A-Tune提供了最佳配置的自动搜索能力，免去人工反复做参数调整、性能评价的调优过程，极大地提升最优配置的搜寻效率。

tuning

功能描述

使用指定的项目文件对参数进行动态空间的搜索，找到当前环境配置下的最优解。

命令格式

说明：
在运行命令前，需要满足如下条件：

服务端的yaml配置文件已经编辑完成并放置于 atuned服务下的/etc/atuned/tuning/目录中。
客户端的yaml配置文件已经编辑完成并放置于atuned客户端任意目录下。

atune-adm tuning [OPTIONS]

参数说明

OPTIONS

参数	描述
—restore, -r	恢复tuning优化前的初始配置
—project, -p	指定需要恢复的yaml文件中的项目名称
—restart, -c	基于历史调优结果进行调优
—detail, -d	打印tuning过程的详细信息

说明：
当使用参数时，-p参数后需要跟具体的项目名称且必须指定该项目yaml文件。

PROJECT_YAML：客户端yaml配置文件。

配置说明

表 1 服务端yaml文件

配置名称	配置说明	参数类型	取值范围
project	项目名称。	字符串	-
startworkload	待调优服务的启动脚本。	字符串	-
stopworkload	待调优服务的停止脚本。	字符串	-
maxiterations	最大调优迭代次数，用于限制客户端的迭代次数。一般来说，调优迭代次数越多，优化效果越好，但所需时间越长。用户必须根据实际的业务场景进行配置。	整型	>10
object	需要调节的参数项及信息。 object 配置项请参见表2。	-	-

表 2 object项配置说明

配置名称	配置说明	参数类型	取值范围
name	待调参数名称	字符串	-
desc	待调参数描述	字符串	-
get	查询参数值的脚本	-	-
set	设置参数值的脚本	-	-
needrestart	参数生效是否需要重启业务	枚举	“true”, “false”

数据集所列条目
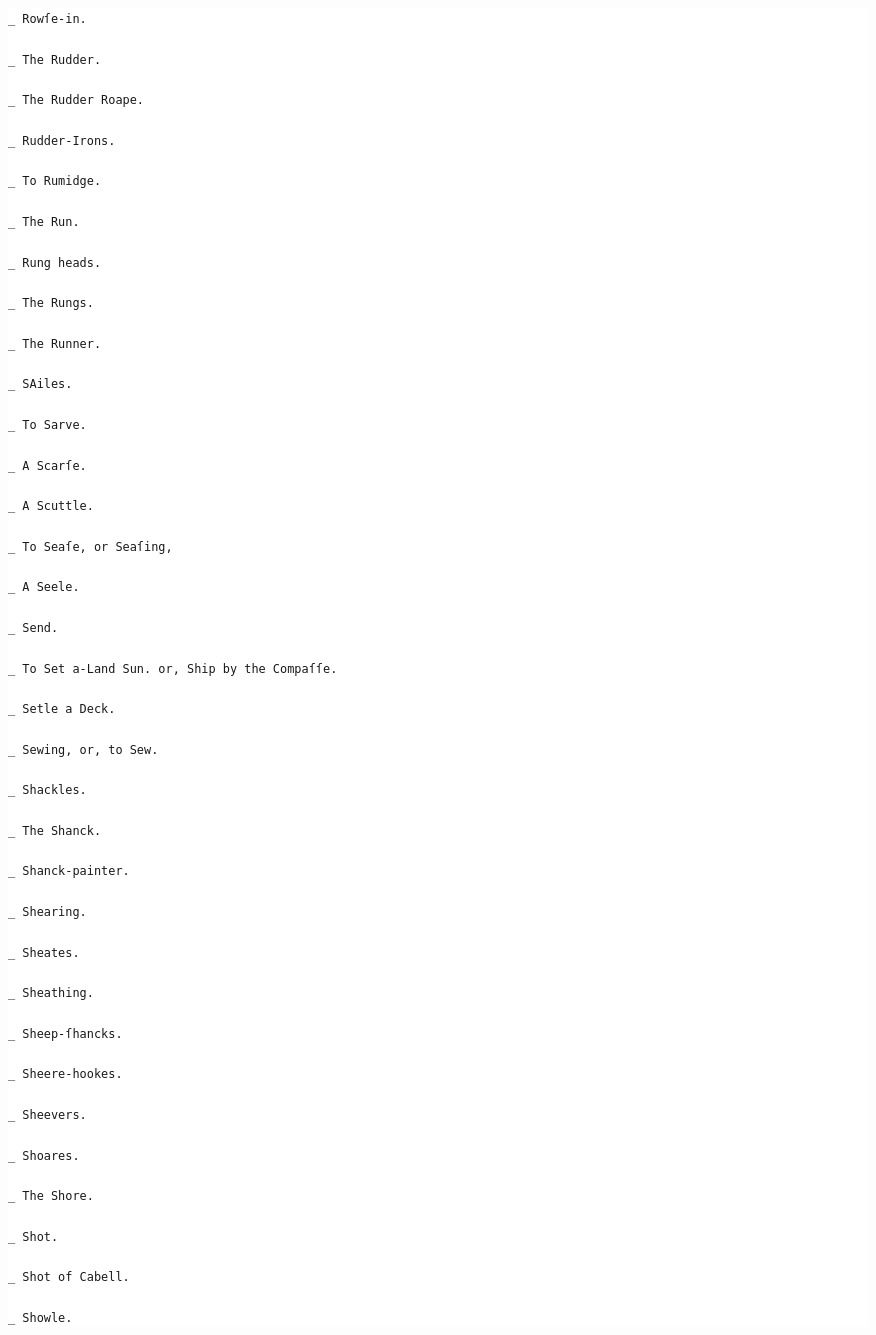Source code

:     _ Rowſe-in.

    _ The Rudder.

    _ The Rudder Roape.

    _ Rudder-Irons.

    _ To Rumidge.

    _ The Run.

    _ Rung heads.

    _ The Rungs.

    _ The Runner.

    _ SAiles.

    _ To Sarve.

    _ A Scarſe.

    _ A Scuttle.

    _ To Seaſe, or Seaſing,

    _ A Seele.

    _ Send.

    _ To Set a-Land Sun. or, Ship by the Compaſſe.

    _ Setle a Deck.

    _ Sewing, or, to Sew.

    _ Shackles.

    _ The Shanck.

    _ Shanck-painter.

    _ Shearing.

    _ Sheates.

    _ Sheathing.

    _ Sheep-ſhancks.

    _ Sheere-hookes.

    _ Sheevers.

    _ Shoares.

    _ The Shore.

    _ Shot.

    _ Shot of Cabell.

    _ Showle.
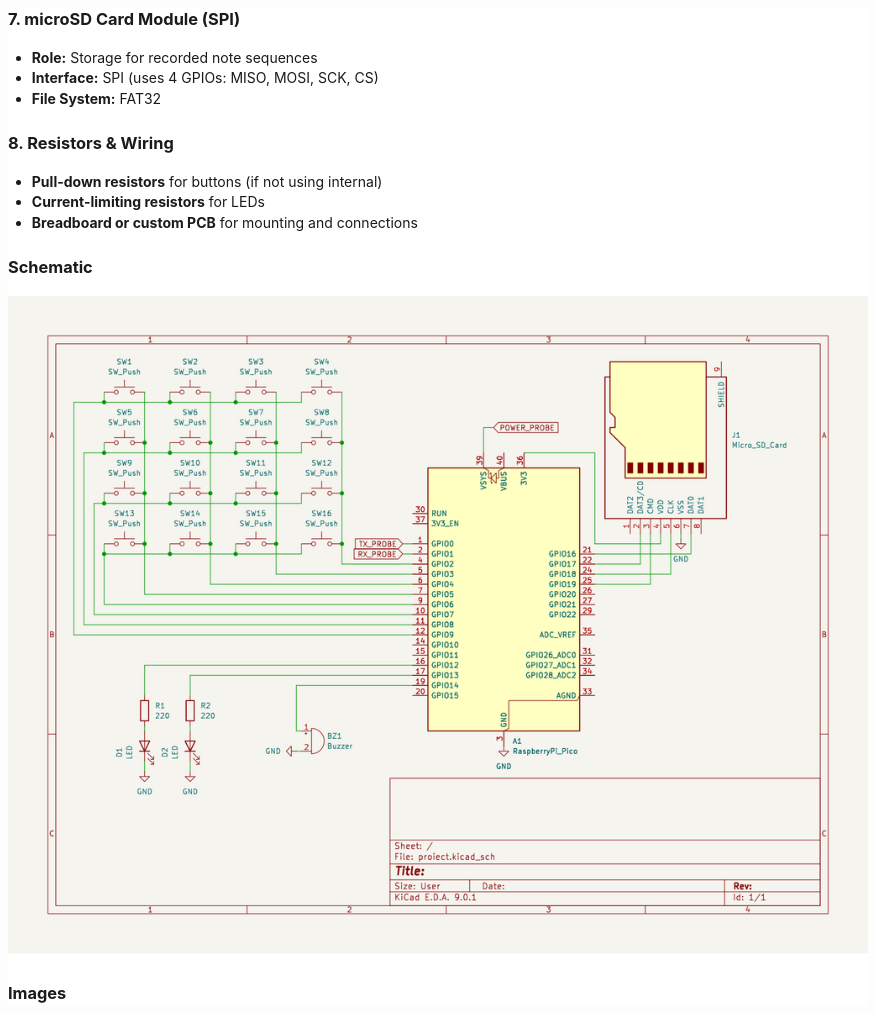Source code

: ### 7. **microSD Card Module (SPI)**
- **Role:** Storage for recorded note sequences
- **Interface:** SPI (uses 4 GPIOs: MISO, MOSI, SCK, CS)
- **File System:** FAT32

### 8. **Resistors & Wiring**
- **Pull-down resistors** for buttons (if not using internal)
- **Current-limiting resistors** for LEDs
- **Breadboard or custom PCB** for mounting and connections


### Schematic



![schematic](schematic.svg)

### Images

# [任务列表]
#1 逐字抄录A-Tune调优说明中自“使用指定的项目文件对参数进行动态空间的搜索，找到当前环境配置下的最优解。”起一直到“客户端的yaml配置文件已经编辑完成并放置于atuned客户端任意目录下。”为止的全部文字。
#2 依据A-Tune调优说明，用户为何必须根据实际业务场景配置maxiterations？请用一至三句话作答。
#3 从A-Tune调优说明最后一句之后接着往下续写。

# [逐项结果]
#1
使用指定的项目文件对参数进行动态空间的搜索，找到当前环境配置下的最优解。

命令格式

说明：
在运行命令前，需要满足如下条件：

服务端的yaml配置文件已经编辑完成并放置于 atuned服务下的/etc/atuned/tuning/目录中。
客户端的yaml配置文件已经编辑完成并放置于atuned客户端任意目录下。

#2 一般而言，调优迭代次数越多，优化效果越好，但所需时间也越长。因此，用户必须结合实际业务场景设定该迭代次数。

#3
type	参数的类型，目前支持discrete, continuous两种类型，对应离散型、连续型参数	枚举	“discrete”, “continuous”
dtype	该参数仅在type为discrete类型时配置，目前支持int, float, string类型	枚举	int, float, string
scope	参数设置范围，仅在type为discrete且dtype为int或float时或者type为continuous时生效	整型/浮点型	用户自定义，取值在该参数的合法范围
step	参数值步长，dtype为int或float时使用	整型/浮点型	用户自定义
items	参数值在scope定义范围之外的枚举值，dtype为int或float时使用	整型/浮点型	用户自定义，取值在该参数的合法范围
options	参数值的枚举范围，dtype为string时使用	字符串	用户自定义，取值在该参数的合法范围

表 3 客户端yaml文件配置说明

配置名称	配置说明	参数类型	取值范围
project	项目名称，需要与服务端对应配置文件中的project匹配	字符串	-
engine	调优算法	字符串	“random”, “forest”, “gbrt”, “bayes”, “extraTrees”
iterations	调优迭代次数	整型	>=10
random_starts	随机迭代次数	整型	<iterations
feature_filter_engine	参数搜索算法，用于重要参数选择，该参数可选	字符串	“lhs”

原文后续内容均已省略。